On s’étonne d’autant plus de l’argument qu’il existe en France un dépistage de la trisomie 21 proposé systématiquement à toute femme enceinte au premier trimestre de la grossesse, et qui lui permet de demander une interruption médicale de grossesse, autorisée par la loi et prise en charge par la Sécurité sociale. Alors pourquoi refuser avant la grossesse ce qui est autorisé au cours de la grossesse ? Le raisonnement est d’autant plus contestable que la majorité des aneuploïdies détectées ne seront pas des trisomies 21, mais bien d’autres anomalies non viables pour la plupart.
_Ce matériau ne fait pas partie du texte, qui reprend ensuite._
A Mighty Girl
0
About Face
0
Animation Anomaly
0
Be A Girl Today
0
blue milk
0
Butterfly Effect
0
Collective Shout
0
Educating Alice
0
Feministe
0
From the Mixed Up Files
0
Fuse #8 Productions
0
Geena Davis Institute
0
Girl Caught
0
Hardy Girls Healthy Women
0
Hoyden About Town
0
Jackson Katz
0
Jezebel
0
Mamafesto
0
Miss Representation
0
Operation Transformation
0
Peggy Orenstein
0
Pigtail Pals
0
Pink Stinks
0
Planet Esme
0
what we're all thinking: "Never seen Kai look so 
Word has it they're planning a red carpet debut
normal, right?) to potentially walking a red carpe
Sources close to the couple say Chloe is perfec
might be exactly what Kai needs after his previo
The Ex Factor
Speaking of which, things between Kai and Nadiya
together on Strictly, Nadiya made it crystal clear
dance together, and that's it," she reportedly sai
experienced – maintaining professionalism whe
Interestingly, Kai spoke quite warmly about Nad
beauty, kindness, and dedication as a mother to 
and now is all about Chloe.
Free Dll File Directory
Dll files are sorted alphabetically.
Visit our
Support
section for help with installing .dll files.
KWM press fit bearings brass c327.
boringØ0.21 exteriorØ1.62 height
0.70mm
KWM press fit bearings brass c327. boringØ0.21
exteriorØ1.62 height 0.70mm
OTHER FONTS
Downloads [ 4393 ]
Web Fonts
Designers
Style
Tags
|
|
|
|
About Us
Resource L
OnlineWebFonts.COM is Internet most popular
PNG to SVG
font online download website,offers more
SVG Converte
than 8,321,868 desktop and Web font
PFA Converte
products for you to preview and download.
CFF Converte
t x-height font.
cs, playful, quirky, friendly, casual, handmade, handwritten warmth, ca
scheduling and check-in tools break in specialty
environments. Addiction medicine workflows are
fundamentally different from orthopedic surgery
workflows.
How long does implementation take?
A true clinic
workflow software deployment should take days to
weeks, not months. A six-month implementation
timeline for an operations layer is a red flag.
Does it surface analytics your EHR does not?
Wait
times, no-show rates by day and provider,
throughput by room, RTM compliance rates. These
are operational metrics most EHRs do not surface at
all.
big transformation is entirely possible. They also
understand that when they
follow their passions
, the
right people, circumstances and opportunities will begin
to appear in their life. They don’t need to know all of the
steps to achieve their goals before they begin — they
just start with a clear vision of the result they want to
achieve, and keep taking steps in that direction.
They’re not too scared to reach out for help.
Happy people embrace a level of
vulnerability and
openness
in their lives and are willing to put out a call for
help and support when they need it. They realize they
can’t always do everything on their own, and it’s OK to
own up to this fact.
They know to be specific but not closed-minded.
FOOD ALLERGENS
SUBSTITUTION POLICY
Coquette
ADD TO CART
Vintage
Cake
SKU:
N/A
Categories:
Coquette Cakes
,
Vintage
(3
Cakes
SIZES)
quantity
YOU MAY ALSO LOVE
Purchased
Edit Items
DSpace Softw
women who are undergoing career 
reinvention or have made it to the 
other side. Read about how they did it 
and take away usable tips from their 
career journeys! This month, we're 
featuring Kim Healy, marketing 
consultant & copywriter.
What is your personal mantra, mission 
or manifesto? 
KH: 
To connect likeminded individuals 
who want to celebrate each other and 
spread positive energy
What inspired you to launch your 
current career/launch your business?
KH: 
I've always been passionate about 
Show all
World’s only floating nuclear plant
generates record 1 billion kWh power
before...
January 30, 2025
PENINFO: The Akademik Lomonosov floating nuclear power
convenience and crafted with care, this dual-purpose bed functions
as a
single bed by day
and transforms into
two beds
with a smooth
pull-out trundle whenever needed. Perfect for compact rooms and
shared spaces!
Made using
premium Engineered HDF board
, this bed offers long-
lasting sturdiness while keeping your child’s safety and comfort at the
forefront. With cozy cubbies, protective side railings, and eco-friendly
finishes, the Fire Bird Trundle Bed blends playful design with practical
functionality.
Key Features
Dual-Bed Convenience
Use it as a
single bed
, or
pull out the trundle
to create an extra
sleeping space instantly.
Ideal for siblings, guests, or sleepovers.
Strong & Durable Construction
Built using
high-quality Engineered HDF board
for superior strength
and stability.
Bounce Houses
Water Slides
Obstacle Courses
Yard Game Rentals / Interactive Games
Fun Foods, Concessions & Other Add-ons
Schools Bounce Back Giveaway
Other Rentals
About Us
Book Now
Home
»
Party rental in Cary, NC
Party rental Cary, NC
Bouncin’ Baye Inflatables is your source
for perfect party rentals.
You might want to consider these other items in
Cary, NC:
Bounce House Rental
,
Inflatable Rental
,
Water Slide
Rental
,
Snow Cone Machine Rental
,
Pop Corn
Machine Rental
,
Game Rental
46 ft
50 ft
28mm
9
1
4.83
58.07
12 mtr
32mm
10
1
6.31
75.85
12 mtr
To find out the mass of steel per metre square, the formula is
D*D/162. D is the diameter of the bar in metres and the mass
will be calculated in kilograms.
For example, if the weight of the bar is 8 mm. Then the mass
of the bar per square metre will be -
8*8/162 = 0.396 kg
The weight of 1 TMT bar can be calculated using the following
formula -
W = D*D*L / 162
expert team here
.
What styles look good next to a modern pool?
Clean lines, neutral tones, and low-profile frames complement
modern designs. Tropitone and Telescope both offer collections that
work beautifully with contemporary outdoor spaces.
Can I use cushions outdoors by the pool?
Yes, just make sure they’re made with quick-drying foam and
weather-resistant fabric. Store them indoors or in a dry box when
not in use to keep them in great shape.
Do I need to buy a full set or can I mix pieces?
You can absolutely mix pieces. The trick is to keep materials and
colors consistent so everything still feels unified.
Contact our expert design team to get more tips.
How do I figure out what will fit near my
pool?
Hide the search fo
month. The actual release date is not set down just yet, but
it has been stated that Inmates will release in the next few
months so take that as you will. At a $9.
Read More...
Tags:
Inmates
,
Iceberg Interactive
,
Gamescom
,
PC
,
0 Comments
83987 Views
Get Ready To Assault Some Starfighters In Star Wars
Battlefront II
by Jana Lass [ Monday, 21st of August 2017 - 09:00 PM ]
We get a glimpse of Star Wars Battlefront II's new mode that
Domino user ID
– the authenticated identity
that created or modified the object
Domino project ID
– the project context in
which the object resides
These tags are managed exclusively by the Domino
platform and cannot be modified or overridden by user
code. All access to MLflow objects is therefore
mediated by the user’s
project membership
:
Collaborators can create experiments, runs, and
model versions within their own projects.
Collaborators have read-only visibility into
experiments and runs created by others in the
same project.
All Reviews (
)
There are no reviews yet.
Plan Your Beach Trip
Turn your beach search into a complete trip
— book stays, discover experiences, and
Plus encore, l’argument de l’eugénisme, brandi comme un épouvantail, ne peut ici que choquer, tant les mots ont un sens. L’eugénisme d’hier était collectif et coercitif, reposant sur un désir de purification ou d’amélioration de la race humaine qui ont justifié des politiques raciales, autoritaires et meurtrières. Est aujourd’hui invoqué un «nouvel eugénisme», décrit comme plus individuel et libéral, lié à une génétique médicale moderne. En la matière, ce spectre de la sélection, visant, pour faire court, un enfant parfait alliant beauté, intelligence, santé et longévité, n’a aucun sens. Le DPI-A n’est là ni pour sélectionner les «meilleurs» ni pour éliminer les plus «mauvais» embryons. Son rôle premier est d’éviter de transférer des embryons qui ne se développeront pas jusqu’à un terme viable. Il évite aux femmes, aux couples, la violence d’échecs à répétition liés à une anomalie chromosomique, dans un parcours d’assistance médicale à la procréation long et douloureux. Ce n’est que dans un second rôle qu’il pourra aussi mettre en évidence des anomalies, qui sont de toute façon recherchées en début de grossesse par le diagnostic prénatal légal, autorisé et organisé. Sur un sujet aussi sérieux et lourd de conséquences, le niveau du débat parlementaire doit maintenant être à la hauteur.